Partly based on the President's comments on Sunday, Apple shares rose 2.7% to $212.02 in early trading on Monday.

But does Cook's argument, which Trump seemed to have never considered despite his push for tariffs, make sense? At least some analysts think so.

"Cook is right," Wedbush analyst Dan Ives told Fortune on Monday. "Ultimately, Apple is punished more than any other vendor given its China exposure."

Apple is heavily reliant on China for manufacturing including for iPhones, iPads, and Macs. Only a handful of Apple devices, like the iPhone SE (made in India) and the latest Mac Pro (produced in the U.S.), are built elsewhere.

Samsung, on the other hand, is less dependent on China, according to Ives. That company's products, including its Galaxy Note 10 phone, are mostly made in Vietnam and South Korea.

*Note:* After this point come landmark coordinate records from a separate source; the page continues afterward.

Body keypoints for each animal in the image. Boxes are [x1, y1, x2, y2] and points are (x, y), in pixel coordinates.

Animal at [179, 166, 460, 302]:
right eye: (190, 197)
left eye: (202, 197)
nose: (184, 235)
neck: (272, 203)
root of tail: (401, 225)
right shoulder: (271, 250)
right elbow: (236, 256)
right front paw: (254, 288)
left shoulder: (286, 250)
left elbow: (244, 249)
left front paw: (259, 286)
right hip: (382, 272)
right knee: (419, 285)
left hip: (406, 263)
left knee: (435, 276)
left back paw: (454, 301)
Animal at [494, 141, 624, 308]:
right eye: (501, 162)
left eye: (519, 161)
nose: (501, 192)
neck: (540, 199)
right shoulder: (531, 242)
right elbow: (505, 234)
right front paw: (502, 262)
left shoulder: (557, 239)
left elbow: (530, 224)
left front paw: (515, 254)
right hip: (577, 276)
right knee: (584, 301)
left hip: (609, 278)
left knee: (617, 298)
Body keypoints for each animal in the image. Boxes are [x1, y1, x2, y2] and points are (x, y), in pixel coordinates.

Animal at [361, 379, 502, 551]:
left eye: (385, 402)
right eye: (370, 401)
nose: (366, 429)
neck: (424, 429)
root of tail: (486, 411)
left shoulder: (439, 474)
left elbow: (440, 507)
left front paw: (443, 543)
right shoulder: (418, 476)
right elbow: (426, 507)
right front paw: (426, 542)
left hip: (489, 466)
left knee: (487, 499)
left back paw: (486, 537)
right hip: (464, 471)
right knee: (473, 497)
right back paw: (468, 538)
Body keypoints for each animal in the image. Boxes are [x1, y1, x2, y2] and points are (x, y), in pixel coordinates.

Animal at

The difference in location could have major implications on the balance of power between Apple and Samsung. With the tariff, Apple's manufacturing costs would rise 10%, forcing the company to ponder an inevitable question: Whether to pass those costs on to consumers or to swallow them, thereby reducing profit margins.

Meanwhile, Samsung would be able to avoid the tariffs, giving it a financial advantage over Apple, 556 Ventures analyst William Ho said. By not needing to swallow tariff costs, Samsung can offer cheaper prices on its products, giving it an edge over Apple.

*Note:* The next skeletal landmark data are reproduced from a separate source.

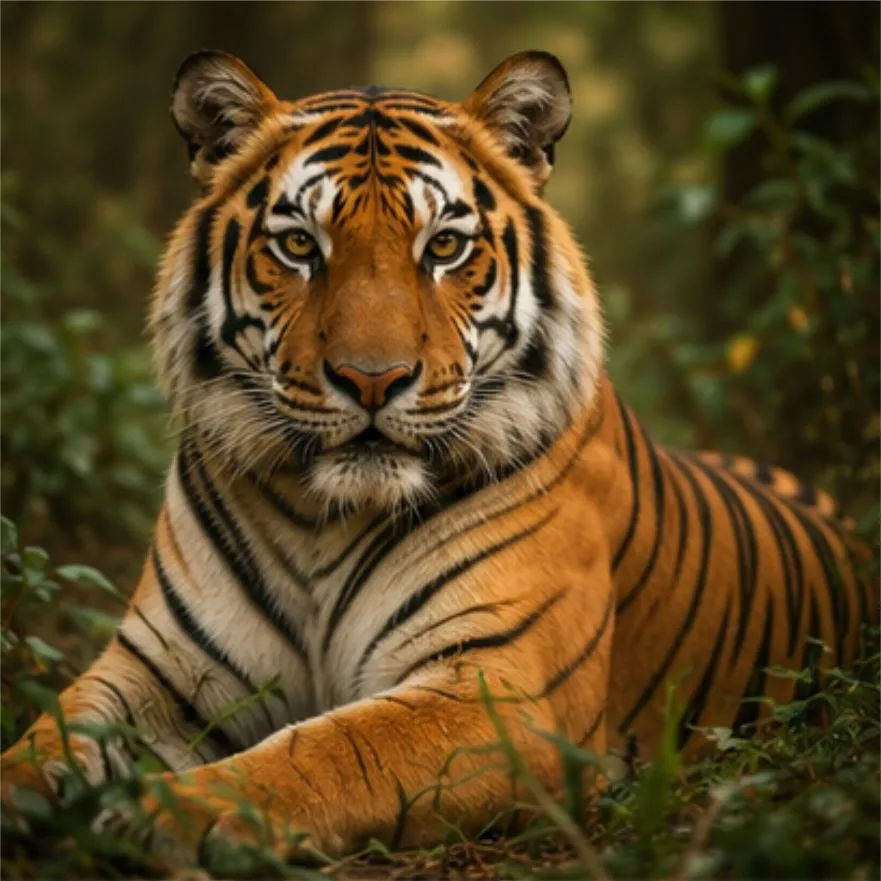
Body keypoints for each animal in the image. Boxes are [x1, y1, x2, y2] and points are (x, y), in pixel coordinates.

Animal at [1, 49, 874, 867]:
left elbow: (324, 751)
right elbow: (51, 732)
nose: (371, 379)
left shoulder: (498, 693)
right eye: (298, 245)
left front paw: (175, 811)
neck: (321, 515)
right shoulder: (159, 669)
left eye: (445, 246)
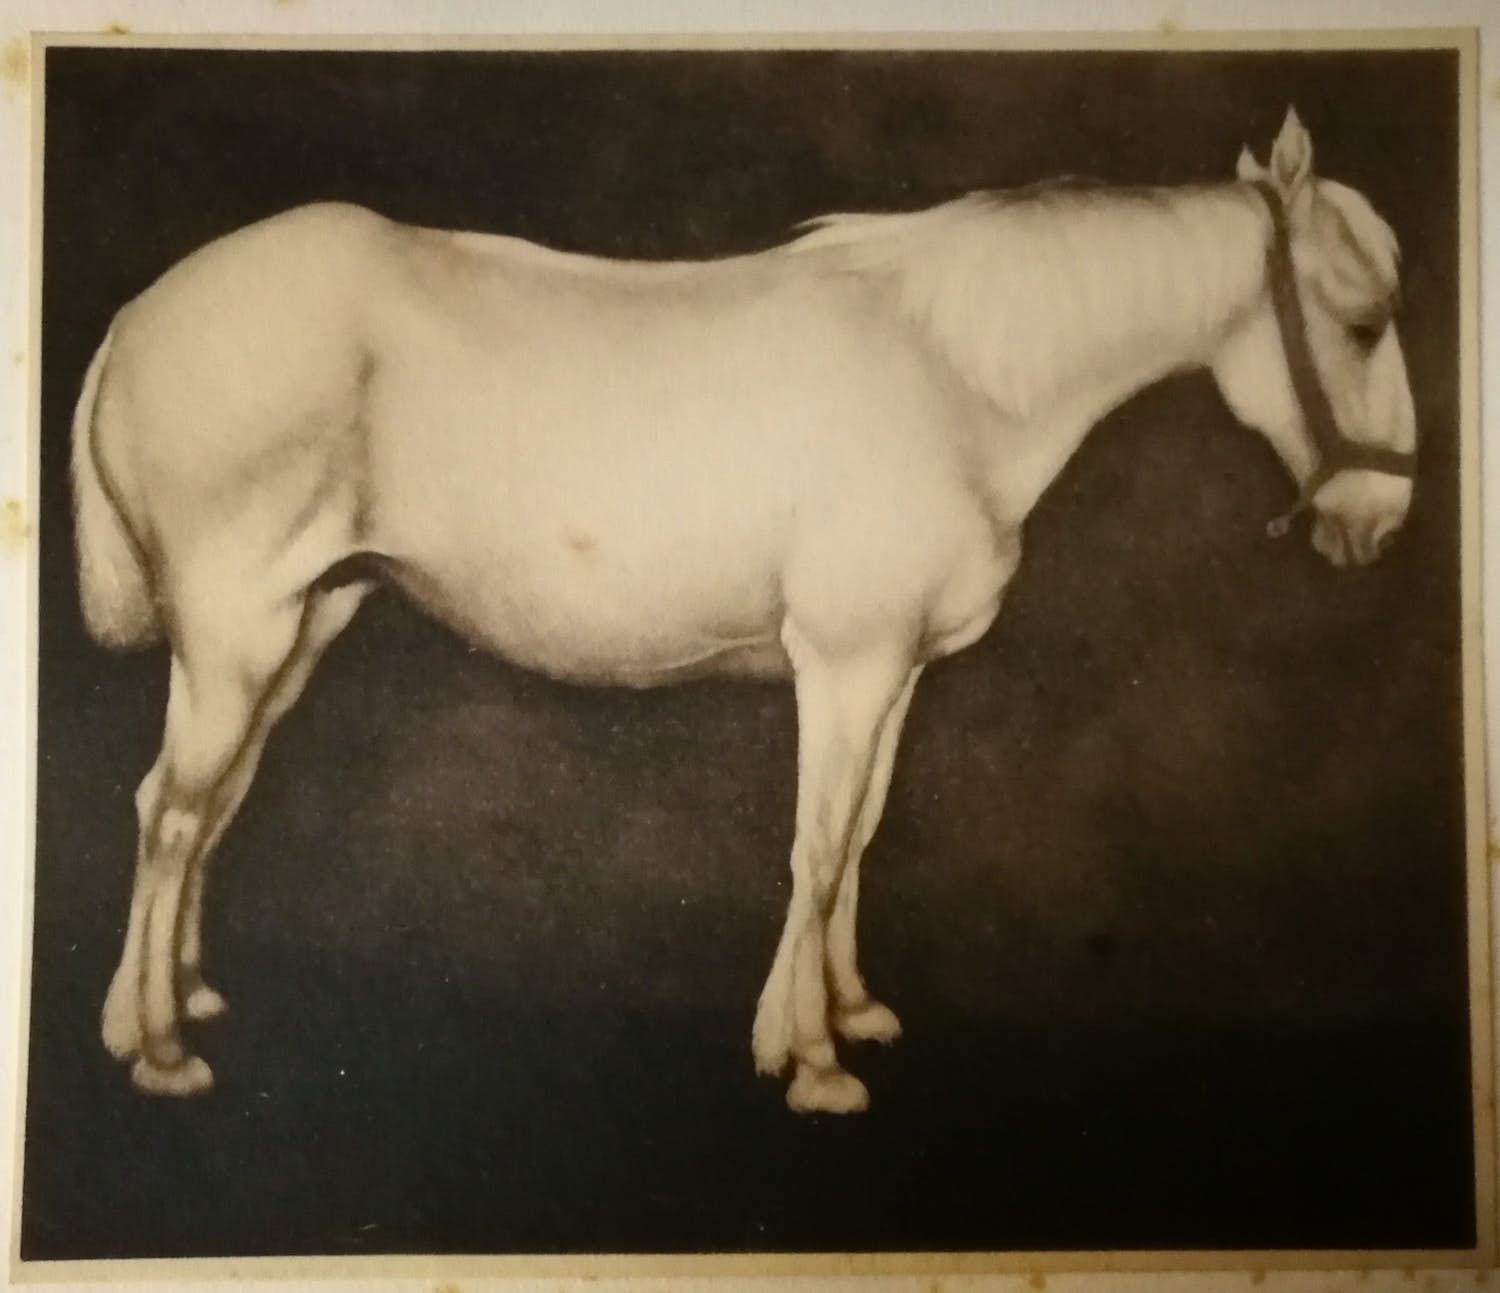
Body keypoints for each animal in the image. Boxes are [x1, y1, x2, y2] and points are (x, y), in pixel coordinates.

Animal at [71, 107, 1416, 1113]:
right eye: (1363, 323)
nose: (1385, 518)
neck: (951, 378)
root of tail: (137, 321)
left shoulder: (896, 673)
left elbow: (860, 834)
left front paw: (855, 1011)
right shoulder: (845, 664)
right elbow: (815, 847)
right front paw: (809, 1058)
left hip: (307, 620)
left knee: (211, 803)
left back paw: (185, 993)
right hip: (239, 631)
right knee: (168, 811)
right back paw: (156, 1046)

"Samsung benefits from any tariffs on Apple products," he said. "Samsung will have greater leverage in furthering promotions that have been essential in (the company) gaining U.S. market share."

The gap between Apple and Samsung is already small, Michael Levin, a partner at research firm Consumer Intelligence Research Partners, pointed out. During the 12 months ending in June, Apple's iPhone accounted for 36% of U.S. smartphone sales while Samsung followed with 33%.

"Samsung keeps Apple honest, and pressures Apple to continue to innovate in product features," Levin said.

But Ho said the Apple-Samsung rivalry—and Cook's worries about how tariffs may impact it—go far beyond selling electronics. Unlike most other Apple challengers, he said that Samsung uses its deep pockets to also compete by building its own factories and manufacturing its own components.

For now, at least, Apple doesn't have that luxury. While it has been slowly acquiring component makers, and most notably announced plans last month to acquire Intel's mobile chip business, Apple still depends on its manufacturing and component partners in China.

Of course, the fact that Trump, who proposed the new round of tariffs, is talking about their potential harm to a huge U.S. company is major about face for him. In the past, he falsely insisted that China would pay any tariffs, but he now acknowledges, at least for Apple, that it would be the one paying the price.

"Apple is still playing from behind the eight ball," Ives said.